Much as I love desperately squeezing increasingly bizarre feature concepts from my noggin, only to be ignored or rejected by editors, I would dearly love to review games for well known gaming sites too. It seems that reviewing is the holy grail of games journalism, only possible for the most well known writers. Is this the case?
Many folks that aim to freelance about games want to dive right into writing reviews from the get-go, often to the exclusion of other kinds of coverage. While being a game critic is certainly one compelling and crucial aspect of this gig, becoming a successful freelancer in the game industry requires you to diversify and tackle a wide range of pieces beyond mere reviews.
A lot of freelancers have to do their time writing other kinds of pieces before they get a taste of steady review work. That’s not to say you can’t find gigs that let you review games right from the get-go, but with so many other established and capable freelancers out there already covering reviews for any given outlet, it’s tougher to convince an editor to pass off a review title to a new writer when they’ve got a steady pool of veterans to draw from.
Features are the easiest way to break into new outlets because, if you’re doing it right, you’re offering a concrete idea and angle for a piece that’s unique – one that’s compelling enough that it positions you as the best person to write it. Anyone with an opinion and some solid writing ability can play through a game and churn out a critique, so editors don’t have to look that far to find someone more than willing and able to tackle the task.
There is, however, a trick. If you specialize in a particular franchise or gaming genre that’s not as popular among other reviewers, you can use that to make yourself valuable to editors. For whatever reason, experienced reviewers willing to tackle MMOS, sports games, strategy games, and even some of the lengthier or more specialized RPGs are rare. So if you pitch a review to an editor for one of these games and are able to (honestly) bill yourself as an expert or guru on that genre or franchise, you’ve got a far better shot as scoring an assignment.
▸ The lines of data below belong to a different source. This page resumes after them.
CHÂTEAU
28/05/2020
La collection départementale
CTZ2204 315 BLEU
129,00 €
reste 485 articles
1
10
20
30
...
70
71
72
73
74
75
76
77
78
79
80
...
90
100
But to answer your question: no, reviews aren’t always reserved for the most well-known writers. They’re just much harder to pitch. You’ll typically have an easier time scoring review assignments once you’ve established a working relationship with an editor by pitching other content first. I’ll admit though, if you’ve got a strong resume and already cover games for other well known publications, that will improve your chances too.